> LISTED RECORDS
+-------+

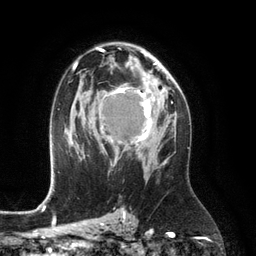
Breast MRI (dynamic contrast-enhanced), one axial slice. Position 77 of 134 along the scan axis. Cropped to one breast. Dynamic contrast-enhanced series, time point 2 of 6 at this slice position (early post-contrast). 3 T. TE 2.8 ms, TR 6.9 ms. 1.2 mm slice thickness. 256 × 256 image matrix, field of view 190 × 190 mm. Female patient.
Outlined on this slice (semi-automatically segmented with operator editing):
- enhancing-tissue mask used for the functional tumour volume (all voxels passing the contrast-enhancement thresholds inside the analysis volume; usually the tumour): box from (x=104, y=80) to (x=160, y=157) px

+-------+

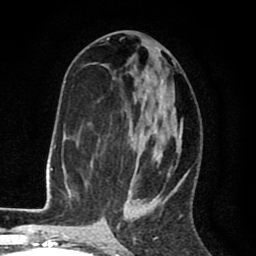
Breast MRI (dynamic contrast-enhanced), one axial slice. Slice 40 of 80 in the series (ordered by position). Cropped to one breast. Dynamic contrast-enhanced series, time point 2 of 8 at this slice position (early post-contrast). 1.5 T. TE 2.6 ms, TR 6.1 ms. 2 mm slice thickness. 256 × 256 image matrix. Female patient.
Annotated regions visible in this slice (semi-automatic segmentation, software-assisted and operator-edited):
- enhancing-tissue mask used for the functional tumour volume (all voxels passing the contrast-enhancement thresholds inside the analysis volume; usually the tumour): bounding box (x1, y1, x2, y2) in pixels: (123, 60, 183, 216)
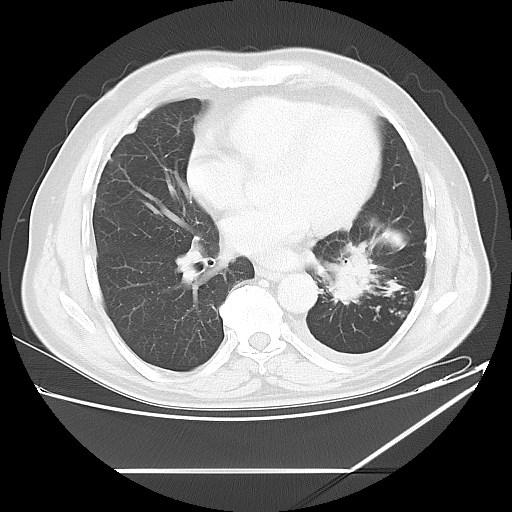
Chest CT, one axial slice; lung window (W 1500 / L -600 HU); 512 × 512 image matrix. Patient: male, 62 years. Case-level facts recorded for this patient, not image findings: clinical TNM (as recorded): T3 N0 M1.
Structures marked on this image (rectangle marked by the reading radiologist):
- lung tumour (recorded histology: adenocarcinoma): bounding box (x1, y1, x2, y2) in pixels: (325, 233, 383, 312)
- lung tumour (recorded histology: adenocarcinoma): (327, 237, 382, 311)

+-------+

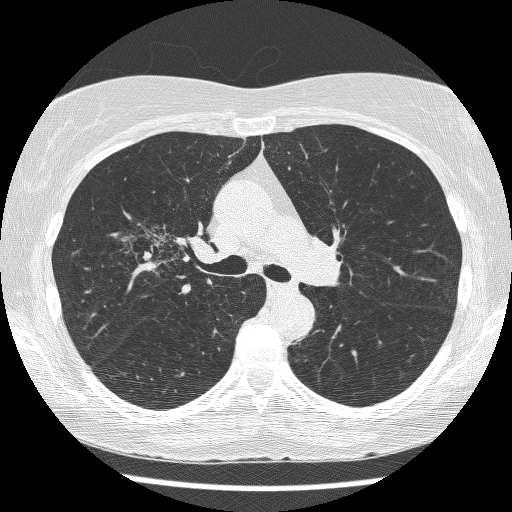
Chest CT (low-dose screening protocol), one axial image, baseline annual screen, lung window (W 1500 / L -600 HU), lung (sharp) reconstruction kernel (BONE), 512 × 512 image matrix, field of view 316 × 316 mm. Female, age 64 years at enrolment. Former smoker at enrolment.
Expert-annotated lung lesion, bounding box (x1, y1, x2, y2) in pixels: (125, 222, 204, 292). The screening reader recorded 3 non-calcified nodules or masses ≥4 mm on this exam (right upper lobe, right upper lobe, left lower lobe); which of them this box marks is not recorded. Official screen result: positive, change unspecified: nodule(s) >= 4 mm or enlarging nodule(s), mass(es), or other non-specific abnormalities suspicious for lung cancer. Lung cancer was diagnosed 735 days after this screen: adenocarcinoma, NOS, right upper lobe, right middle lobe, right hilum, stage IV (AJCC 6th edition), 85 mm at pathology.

+-------+

> YOUR OBJECTIVE
Lines holding the word "voxels" are the answer; copy each one from the records above.

> REPLY TO THE EXERCISE
- enhancing-tissue mask used for the functional tumour volume (all voxels passing the contrast-enhancement thresholds inside the analysis volume; usually the tumour): box from (x=104, y=80) to (x=160, y=157) px
- enhancing-tissue mask used for the functional tumour volume (all voxels passing the contrast-enhancement thresholds inside the analysis volume; usually the tumour): bounding box (x1, y1, x2, y2) in pixels: (123, 60, 183, 216)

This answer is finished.